Guest post by Matt Gill
Matt Gill, is the Managing Partner and a founding member of MICA Consulting Group, a retained recruiting and consulting firm specializing in connecting people in marketing, interactive, creative and advertising disciplines. Matt has been a key participant in the recruiting industry for the past 17 years. He is also a certified Behavioral Interview Trainer.
Marketing teams have been re-orged and RIF’ed - some of them multiple times over the past few years. As the tide rises, slowly but it is rising, companies are approving headcount additions to their marketing teams. Good news. Unfortunately, the hiring managers are hesitant to pull the trigger.
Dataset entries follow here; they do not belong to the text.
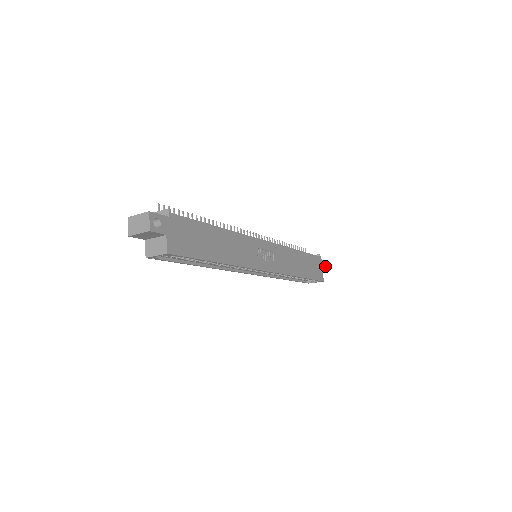
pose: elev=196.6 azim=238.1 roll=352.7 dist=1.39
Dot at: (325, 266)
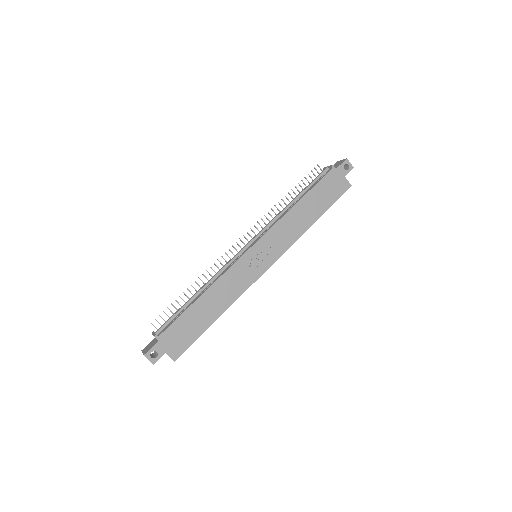
Dot at: (347, 165)
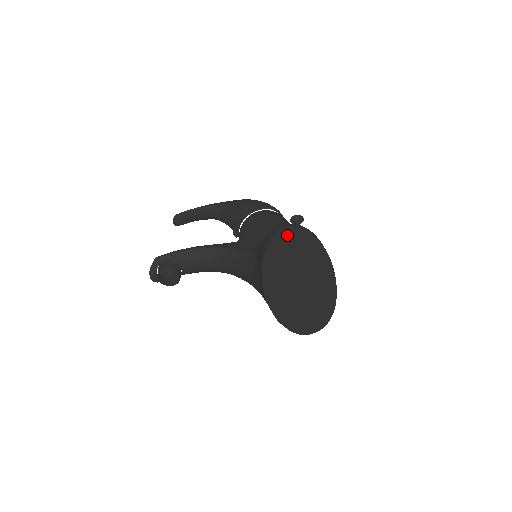
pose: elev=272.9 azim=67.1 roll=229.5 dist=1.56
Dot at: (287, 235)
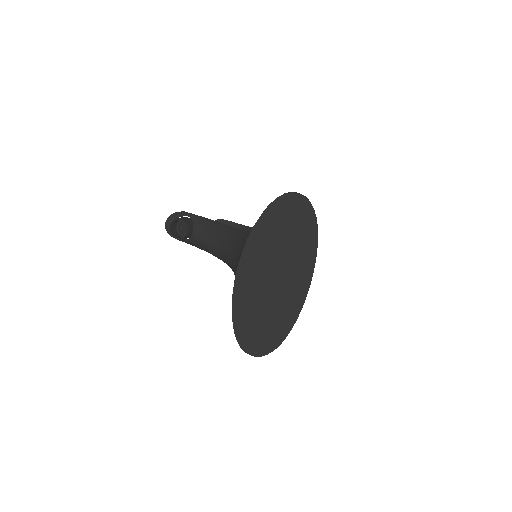
Dot at: (297, 200)
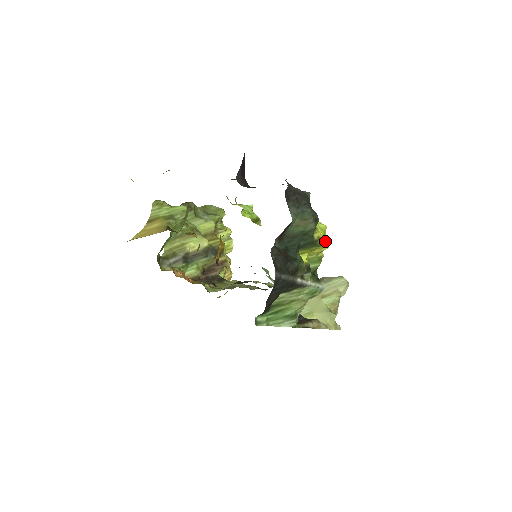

I’ve consulted with a number of CMO’s over the past couple of quarters on how to get the most out of their precious few hires. The conversation usually starts out with the CMO trying to figure out how to get all the skills and capabilities from three hires that are approved when he really needs seven people to get everything done. For example, they may have a position approved with a list of requirements that looks like this:
· 12+ years mobile, Ecommerce experience – (one of my absolute favorites)
· 10+ years in consumer goods marketing with expertise in channel development with major retailers
· Brand planning expertise with products for the baby boomer demographic
· Social and digital media expertise for new product launch in the infant care category with significant experience managing a co- branded product launch
· 5-7 years managing a global PR campaign
· One horn protruding no less than 12” from the middle of the forehead
I know CMOs and marketing folks fancy themselves able to solve difficult problems, but no matter what the impact of the recent economy, it hasn’t changed the rules of common sense. Unfortunately, the apprehension about making the wrong hire and the hope that this person exists is drastically impacting the length of our jobs recovery and why hiring managers will pass over great candidates.
To combat the Unicorn Hunter you have to start early on in the interview process. Work very hard at uncovering what the priorities are for the job. These will vary based on who you ask during the interview process, not only do you have to prioritize for the position but you have to assess the influence of the person you are asking. For example if the CEO ranks “Brand planning expertise with products for the baby boomer demographic” as #1 and the junior team member ranks it as #6 you can estimate where it sits on the overall list. If you make uncovering the “experience priorities” part of your interview process from the very first contact and all of your research you may be able to coach and consult your potential new employer in the direction of your strengths. At the very least it will allow you to self-select out if you don’t fit so you can focus your time in higher potential opportunities.